Literature review showed that there are specific clinical conditions, such as oncology patients with hematologic malignancies or solid tumors that PICCs are mostly used. Also, surgical patients and these with specific care like burns are candidates for insertion of a PICC line after clinicians’ decision. It seems that the body literature is growing as there are definitively data which support PICCs use at least in such conditions, but seems to be still a debate in daily clinical practice on whether to insert a PICC line and for how long should this be used. Despite the heterogeneity of the populations in which PICCs have been used, our review identified a number of publications proposing lower infectious rates. Recently, a publication by Kim et al in 2018, proposed that a subcutaneous tunneling approach for PICC insertion significantly reduces the rate of CLABSI [5]. Clinicians working in different medical environments are mostly the ones who are going to make the final decision. For sure, the existence of some other potential complications, basically mechanically and the cost seems to influence this decision.

Some questions still remain to be answered regarding the optimal time of removal of the PICC line, particularly in ICU environment, or the possibility of several PICC insertions over time, also, the indication of PICC insertion in relation to the immune status of the patient as a risk factor for developing sepsis, as well as the indication of PICC insertion in neutropenic patients.

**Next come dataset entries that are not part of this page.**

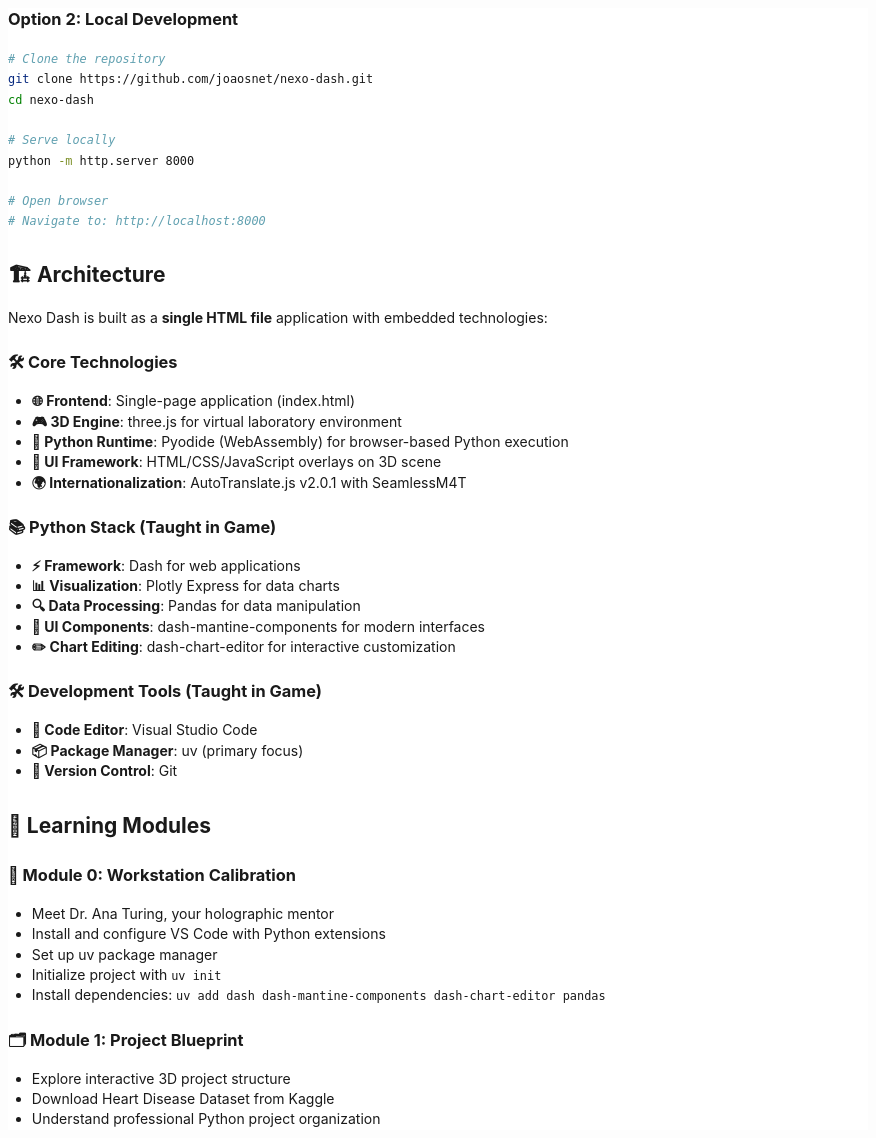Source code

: ### Option 2: Local Development
```bash
# Clone the repository
git clone https://github.com/joaosnet/nexo-dash.git
cd nexo-dash

# Serve locally
python -m http.server 8000

# Open browser
# Navigate to: http://localhost:8000
```

## 🏗️ Architecture

Nexo Dash is built as a **single HTML file** application with embedded technologies:

### 🛠️ Core Technologies
- **🌐 Frontend**: Single-page application (index.html)
- **🎮 3D Engine**: three.js for virtual laboratory environment
- **🐍 Python Runtime**: Pyodide (WebAssembly) for browser-based Python execution
- **🎨 UI Framework**: HTML/CSS/JavaScript overlays on 3D scene
- **🌍 Internationalization**: AutoTranslate.js v2.0.1 with SeamlessM4T

### 📚 Python Stack (Taught in Game)
- **⚡ Framework**: Dash for web applications
- **📊 Visualization**: Plotly Express for data charts
- **🔍 Data Processing**: Pandas for data manipulation
- **🎯 UI Components**: dash-mantine-components for modern interfaces
- **✏️ Chart Editing**: dash-chart-editor for interactive customization

### 🛠️ Development Tools (Taught in Game)
- **📝 Code Editor**: Visual Studio Code
- **📦 Package Manager**: uv (primary focus)
- **🔧 Version Control**: Git

## 📖 Learning Modules

### 🔧 Module 0: Workstation Calibration
- Meet Dr. Ana Turing, your holographic mentor
- Install and configure VS Code with Python extensions
- Set up uv package manager
- Initialize project with `uv init`
- Install dependencies: `uv add dash dash-mantine-components dash-chart-editor pandas`

### 🗂️ Module 1: Project Blueprint
- Explore interactive 3D project structure
- Download Heart Disease Dataset from Kaggle
- Understand professional Python project organization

A great body of literature is referring to the use of PICCs as an alternative option for some specific categories of patients and clinical conditions. Infections related to the insertion of PICC and prolonged use of the catheter are reported, but the risk of bloodstream infections seems not to be higher regarding to classical central catheterization. Applications of specific protocols have eliminated this life-threatening complication. PICC line insertion remains a safe altered option in clinical practice when indicated.

Conflict of Interest

The authors declare that there is no conflict of interests regarding the publication of this paper.